Even if no external pressure is applied, teachers under investigation may voluntarily quit their classroom for fear of disturbing the school and their pupils, Cha added.
This dynamic is why a whopping 94 percent of teachers insist on scrapping the practice of automatically separating accused teachers from their pupils or removing them from work based solely on frivolous claims of child abuse.
On the other hand, legal and administrative support for teachers who have been subjected to abuse and lawsuits is practically non-existent. Education authorities leave teachers to fend for themselves against all complaints, abuse, and litigation. Although the Education Ministry provides legal consulting to teachers, the service is poorly staffed and ineffective most of the time. “A lot of people advised me when I first became a teacher to sign up for private insurance to cover potential legal fees in the future,” said Cha.

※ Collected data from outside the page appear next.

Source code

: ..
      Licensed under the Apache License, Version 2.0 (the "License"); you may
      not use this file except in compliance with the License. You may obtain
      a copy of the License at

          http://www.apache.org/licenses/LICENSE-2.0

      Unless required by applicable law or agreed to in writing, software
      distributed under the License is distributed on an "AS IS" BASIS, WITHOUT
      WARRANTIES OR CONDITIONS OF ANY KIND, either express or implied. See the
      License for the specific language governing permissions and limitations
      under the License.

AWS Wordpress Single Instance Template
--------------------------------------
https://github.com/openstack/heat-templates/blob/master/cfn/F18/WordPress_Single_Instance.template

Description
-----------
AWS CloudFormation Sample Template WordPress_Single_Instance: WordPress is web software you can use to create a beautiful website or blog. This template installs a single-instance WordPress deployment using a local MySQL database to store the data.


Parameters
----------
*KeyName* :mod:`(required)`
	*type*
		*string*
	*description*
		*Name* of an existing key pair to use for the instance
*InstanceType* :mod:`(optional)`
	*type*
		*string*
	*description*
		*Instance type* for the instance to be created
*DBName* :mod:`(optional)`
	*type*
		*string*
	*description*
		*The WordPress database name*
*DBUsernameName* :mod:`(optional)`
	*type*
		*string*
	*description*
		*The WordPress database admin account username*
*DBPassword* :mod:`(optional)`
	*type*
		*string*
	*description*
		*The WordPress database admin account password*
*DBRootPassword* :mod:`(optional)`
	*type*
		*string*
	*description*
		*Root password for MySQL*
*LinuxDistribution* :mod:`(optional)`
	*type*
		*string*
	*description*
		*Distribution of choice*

When teachers’ rights are violated, principals usually sweep their distress under the rug. For example, two teachers at the same school committed suicide in 2021 due to chronic harassment from parents. Prior to her death, one tendered her resignation, which the school swatted away. The other was plagued by a parent demanding compensation for their child’s self-inflicted injury. The school held the teacher accountable and forced him to deal with it alone. Then it downplayed their deaths as “fall accidents due to personal causes.”
Animus against teachers and the systemic negligence of their anguish are ailing the whole education community – 99 percent of teachers say they are victims of some form of wrongs, and more than a quarter of them have sought psychiatric treatment.

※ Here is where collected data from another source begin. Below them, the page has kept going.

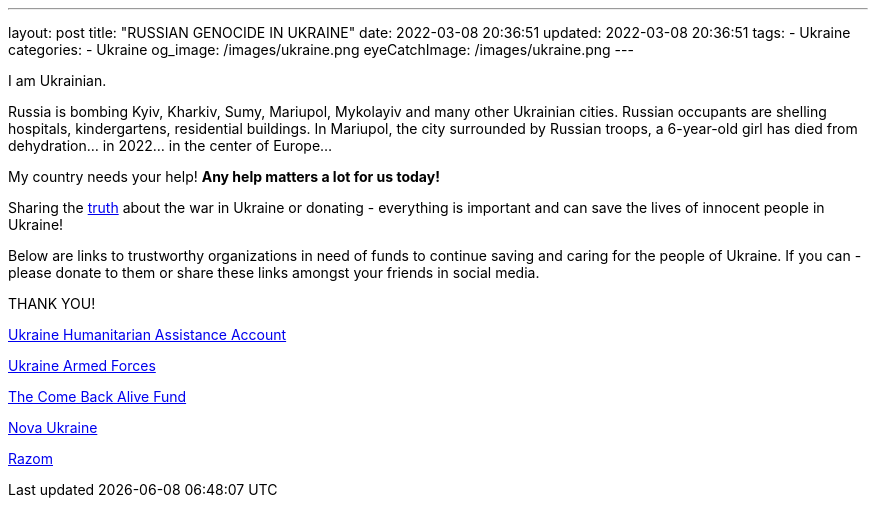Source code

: ---
layout: post
title:  "RUSSIAN GENOCIDE IN UKRAINE"
date: 2022-03-08 20:36:51
updated: 2022-03-08 20:36:51
tags:
    - Ukraine
categories:
    - Ukraine
og_image: /images/ukraine.png
eyeCatchImage: /images/ukraine.png
---

:sectnums:
:sectlinks:
:sectanchors:

:war-in-ukraine-url: https://war.ukraine.ua/
:ukraine-humanitarian-assistance-account-url: https://bank.gov.ua/en/news/all/natsionalniy-bank-vidkriv-spetsrahunok-dlya-zboru-koshtiv-na-potrebi-armiyi
:the-come-back-alive-fund-url: https://www.comebackalive.in.ua/
:nova-ukraine-url: https://novaukraine.org/
:razom-for-ukraine-url: https://razomforukraine.org/

I am Ukrainian.

++++
<!-- more -->
++++

Russia is bombing Kyiv, Kharkiv, Sumy, Mariupol, Mykolayiv and many other Ukrainian cities.
Russian occupants are shelling hospitals, kindergartens, residential buildings.
In Mariupol, the city surrounded by Russian troops, a 6-year-old girl has died from dehydration... in 2022... in the center of Europe...

My country needs your help! **Any help matters a lot for us today!**

Sharing the {war-in-ukraine-url}[truth] about the war in Ukraine or donating - everything is important and can save the lives of innocent people in Ukraine!

Below are links to trustworthy organizations in need of funds to continue saving and caring for the people of Ukraine.
If you can - please donate to them or share these links amongst your friends in social media.

THANK YOU!

{ukraine-humanitarian-assistance-account-url}[Ukraine Humanitarian Assistance Account]

{ukraine-humanitarian-assistance-account-url}[Ukraine Armed Forces]

{the-come-back-alive-fund-url}[The Come Back Alive Fund]

{nova-ukraine-url}[Nova Ukraine]

{razom-for-ukraine-url}[Razom]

Teachers’ unprecedented rallies and public indignation have prompted a flurry of government promises and discussion. On August 1, South Korea’s President Yoon Suk-yeol urged the Education Ministry to heed to teachers’ voices.

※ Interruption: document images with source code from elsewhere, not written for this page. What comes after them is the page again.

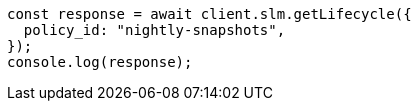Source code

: // This file is autogenerated, DO NOT EDIT
// Use `node scripts/generate-docs-examples.js` to generate the docs examples

[source, js]
----
const response = await client.slm.getLifecycle({
  policy_id: "nightly-snapshots",
});
console.log(response);
----
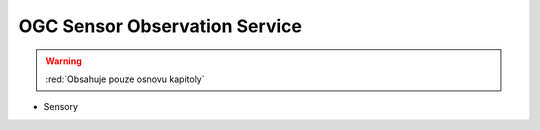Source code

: .. _ogc-sos:

OGC Sensor Observation Service
------------------------------

.. warning:: :red:`Obsahuje pouze osnovu kapitoly`

* Sensory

Their demands are to codify the scope of their rightful acts of guidance and education; to protect teachers from frivolous accusations of child abuse; to institute deterrents and penalties for parents and students abusing or falsely accusing teachers; to legally define malevolent complaints and establish them as acts of violence; and to rewrite students’ rights ordinances so that they reflect not just students’ inviolable rights but also their duties and responsibilities.
Legislative amendments are in the pipeline, too. The ruling People Power Party and the opposition Democratic Party have found rare common ground on the need to exempt teachers’ reasonable instruction and response from allegations of child abuse, to protect their teaching rights, and to shield them from abuse.
Still, tempers are high and rancor deep. The mindset in clearing through this tough patch should be to remember that the fight for teachers’ and students’ rights is not a zero-sum game. Only when both are balanced and mutually respected can South Korea’s public education thrive.
“We are not saying students should be stripped of their rights and be passive. We are saying that ours need to be protected too. We just want to be able to teach and care for our students,” said Cha.